What excitement this season brings! Certainly, you’ve done it many times before; the rituals may be set in stone, the expectations ripe, and the patterns already unrolling. But there is something about the season of Advent that brings forth the kid in us, and we all lean into the hope. So, let the excitement grow; let the buzz be felt.
As adults, however, we know that there is work to be done before the season can really get underway. We are emphasizing community in this Advent worship series – Company Is Coming! We are emphasizing hospitality and inclusion. Our questions are: “How will you welcome the Christ who comes? But also, how will you welcome your neighbors and family you don’t know yet into your midst?”
We all know that even for those whose religious impulse might be minimal, there is something about this time of year that brings them out. This is our chance to make connections, to go all out in welcoming neighbors and strangers alike. So, throughout this series, we’ll be asking the worship team to pay attention not just to what happens in the sanctuary, but to what happens at the front doors and the fellowship areas. Here is an opportunity for us to remember that worship is not just an hour set aside, but it is a way of life for the community of faith.
So, if we are welcoming company, where do we start? By taking an honest look at our own space! What have we become used to, but would look like a community that doesn’t care about its space to a new person? This year, as you haul out the seasonal decorations, don’t let them cover up or hide the mess. Get rid of the mess before you make the space ready to receive your guests.
This isn’t necessarily a call to a makeover of the sanctuary, though maybe it’s time! But it is a call to ask questions about the space. It could also be a time for adding some interpretation to the traditional symbols that fill the worship space. Do a little research and ask why you have greenery and trees. What do the lights and wreath represent? Use the bulletin, if you’re back to handing those out by now; or let signs do some of the explaining for you. Let people know that the decorations aren’t used just because they are beautiful (although they certainly are), but because they have meaning; the decorations proclaim the faith as assuredly as the sermon or the hymns. So, let them speak.

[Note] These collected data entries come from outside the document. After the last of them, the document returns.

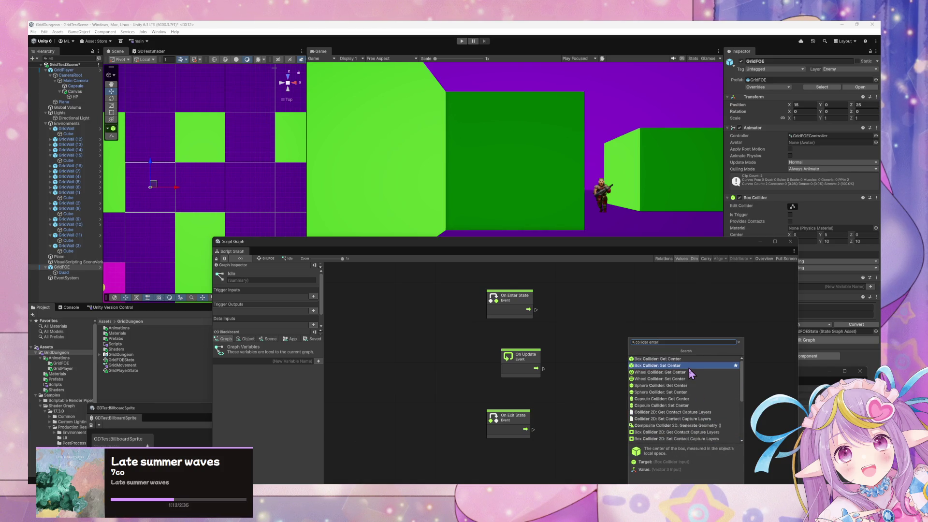
scroll(689, 370, down, 5)
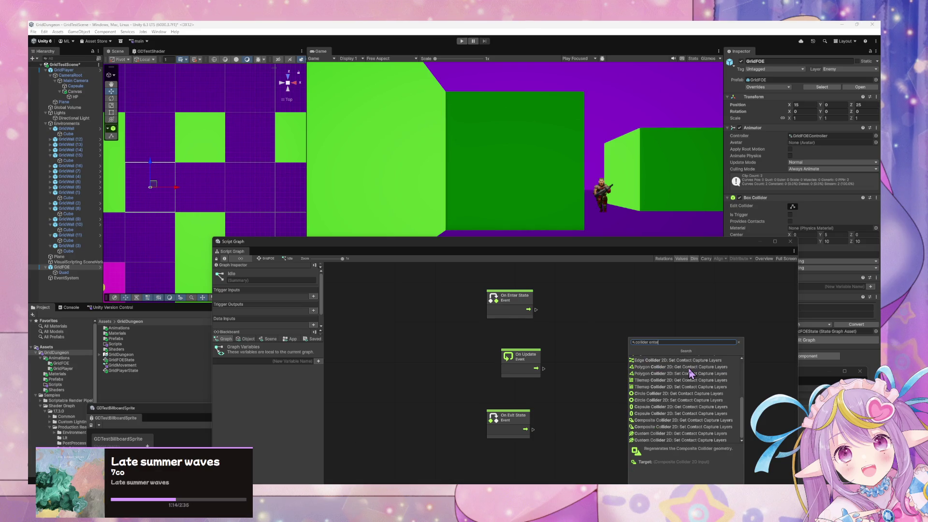
scroll(690, 372, up, 5)
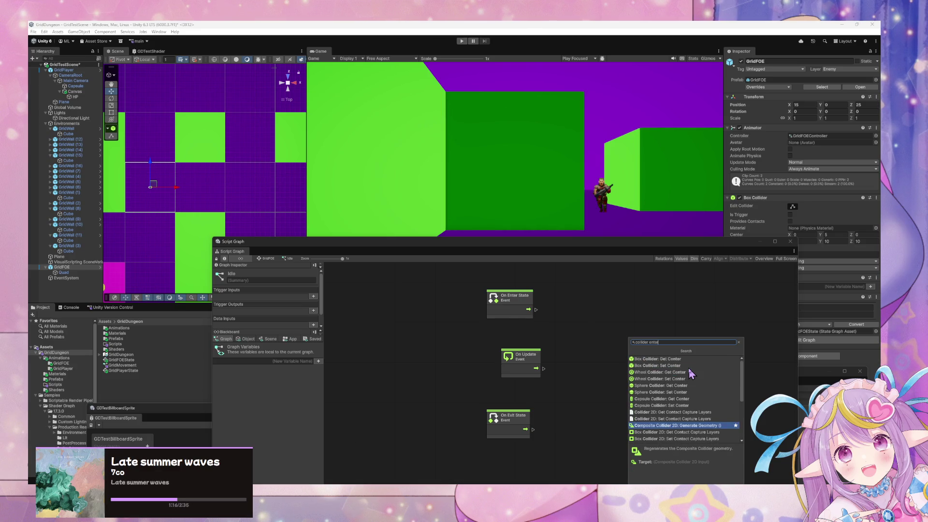
key(BackSpace)
key(BackSpace)
key(BackSpace)
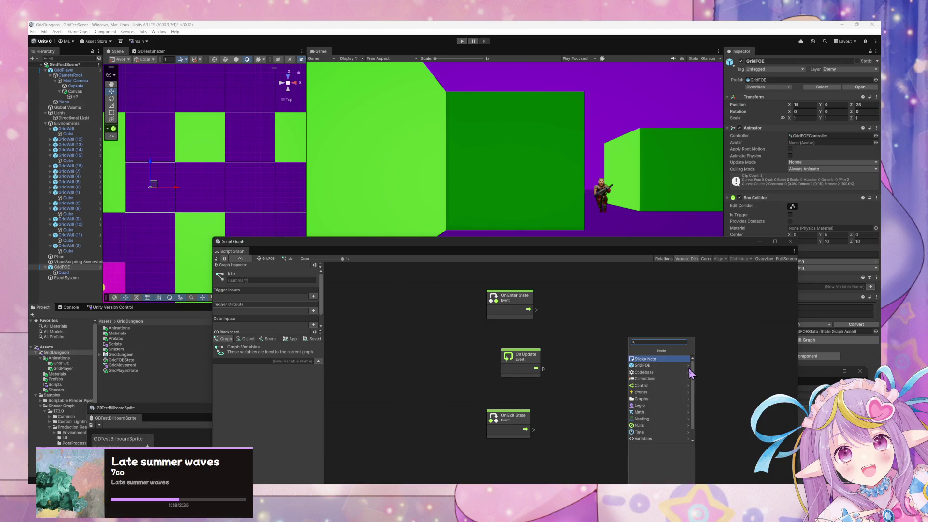
text(on coll)
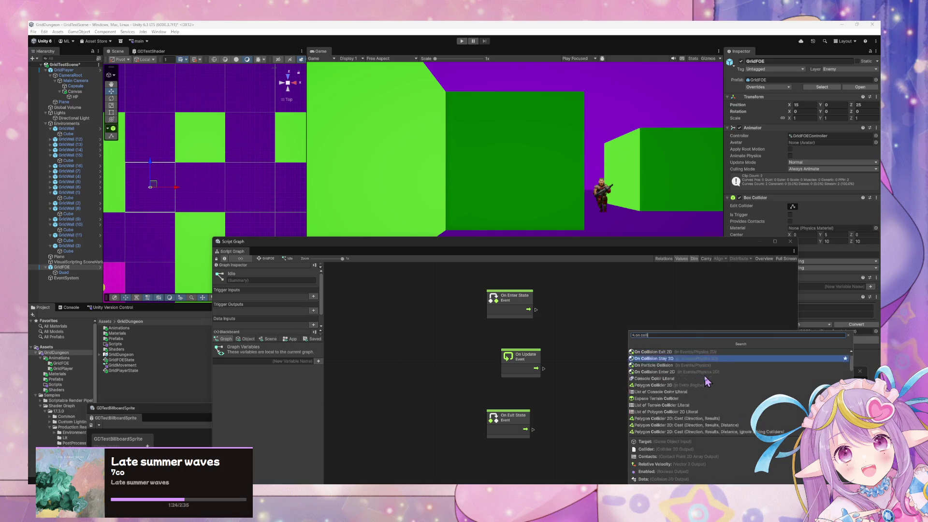
scroll(696, 374, down, 3)
scroll(706, 374, down, 6)
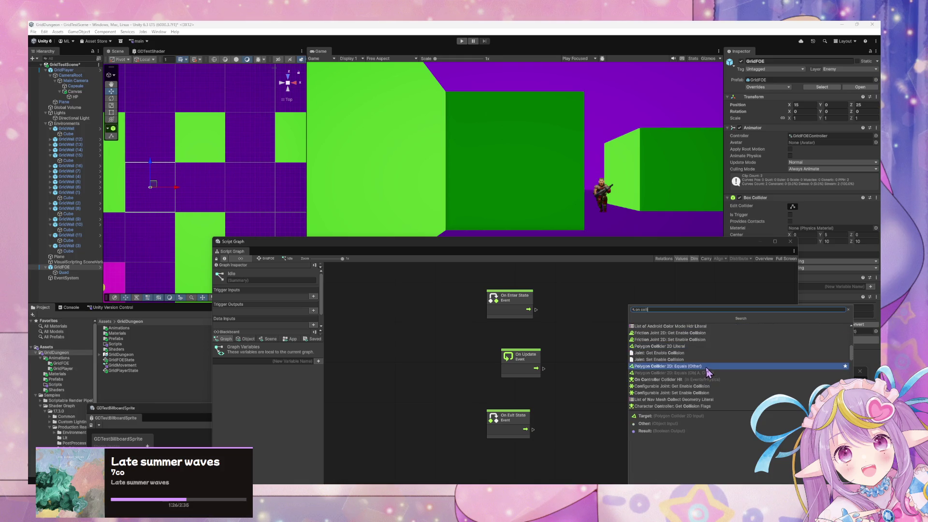
scroll(709, 367, down, 6)
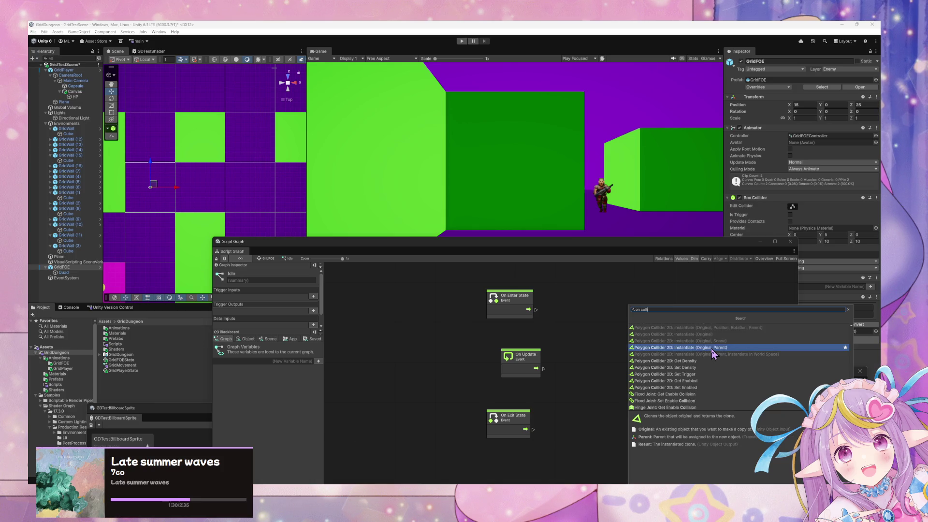
scroll(705, 372, down, 5)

Look at the worship order before this season begins. What is in there that might need some explanation for someone who doesn’t regularly worship with you? What do you do that even you have forgotten why you do it? Maybe you need to stop that activity, or maybe you need a fresh interpretation of what you are doing. Take some time in reflection; try to see what you do through the eyes of an outsider. Perhaps recruit someone who has no connection to your church to look at the space and the order of worship and tell you what he/she sees or experiences. Be prepared; the responses might be sobering, or surprising, even shocking. We’ve learned to look beyond our mess.
Advent is also a penitential season, which means that we aren’t just preparing our external space to receive the Guest and our guests. We are also preparing our internal space for that reception. Worship, therefore, needs to include both times of reflection and acts of repentance. Spoken and sung prayers of confession can be accompanied by times of prayer at the altar rail, or in the pews, that give space for and invitation to new commitments. We begin the season of Advent by acknowledging our need to clean house, because “Company’s Coming”.